Panel: Merger equals fair funding

HILLSBOROUGH — The Orange County Schools need more funding from the county, and one of the only ways to get more is to merge with the Chapel Hill-Carrboro city schools, panelists said during a parent group’s forum Thursday night.

“Education is undoubtedly the key to success in life,” said Richard Kennedy, a panelist, county parent and former member of the county school board. “It’s true that money isn’t everything, but if you want to get the job done, it takes money.”

Kennedy was one of several speakers at the forum, held at Stanford Middle School and organized by Fair Funding in County Schools (FFICS).

The group, founded by a group of Orange County parents, contends that a flawed formula keeps funding for the county schools below what they need. Although the county gives each school district the same amount of money per student, the city schools garner additional funds from a special tax.

That tax, FFICS members said, means that the city schools ask commissioners for fewer dollars per pupil than the county schools. To avoid giving the city schools more money than they ask for, and to keep the funding levels equal, members said, the county has to give the county schools less than what they seek.

Because of that, the group’s advocates say, the commissioners funded only 85 percent of the county schools’ budget request this year, while they funded 98 percent of the city schools’ request.

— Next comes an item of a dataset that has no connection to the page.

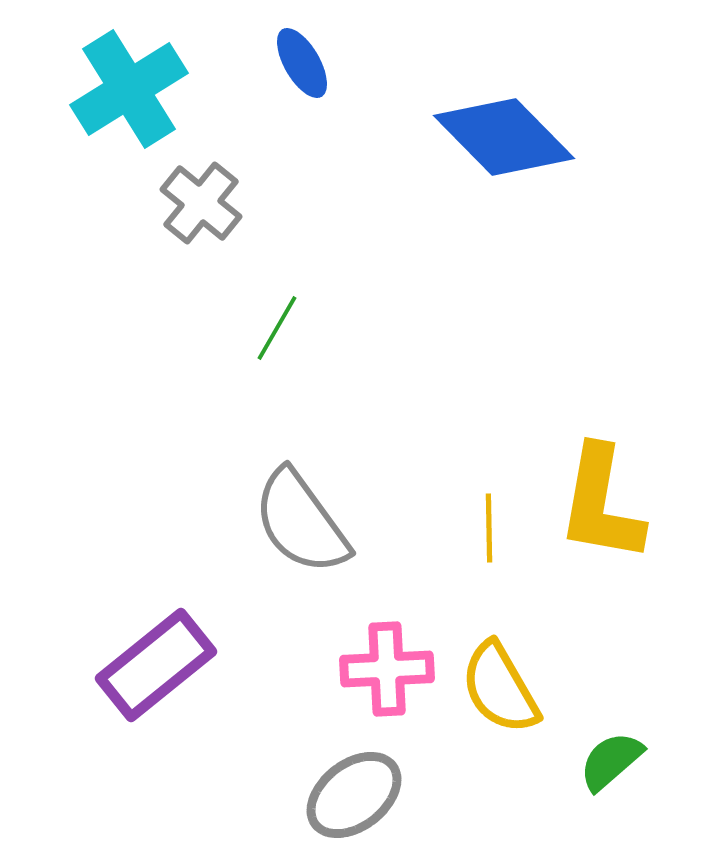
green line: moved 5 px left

“When Chapel Hill walks into the drawing room with its request for its budget, its bucket is already part full from money from the district tax,” said Liz Brown, one of the founding members of the fair funding group. “Chapel Hill is able to ask for less per pupil because it already has money from the district tax. If [the county] funds us fully, then Chapel Hill will get too much.”

Although the group hasn’t taken a staunch pro-merger stance, some members have said merger is the only way to fix the funding disparity. FFICS members also said merger would prevent county residents from paying for bonds that fund new schools in the city district, which is growing faster than the county district.

At Thursday’s meeting, the fair funding advocates distributed orange stickers reading, “Separate but unequal.” Another group, Citizens for a Sound Economy, passed out a flier disputing several of FFICS’ key points.

Commissioner Moses Carey, who reintroduced the merger discussion during a January board planning session, also spoke Thursday night. He told a crowd of about 40 that he decided to bring up the controversial idea — also studied in the mid-1980s — after reading a real estate ad touting increasing property values and higher IQs in the city school district.

“It implies that if you buy a house in the county school system, your child’s not going to be smart, your property value will go down,” Carey said. “I said I am going to do something about that — it’s not fair.”

Peter Kramer, a family counselor and former president of the Education Foundation; Dana Thompson, a county school board member; and John Waszak, a teacher at New Hope Elementary, also spoke.

Waszak said 33 percent of students in the county schools come from poor households, twice as many as are in the city schools.

“I think you should fund schools by their needs,” he said. “We have greater need, so we should get more money.”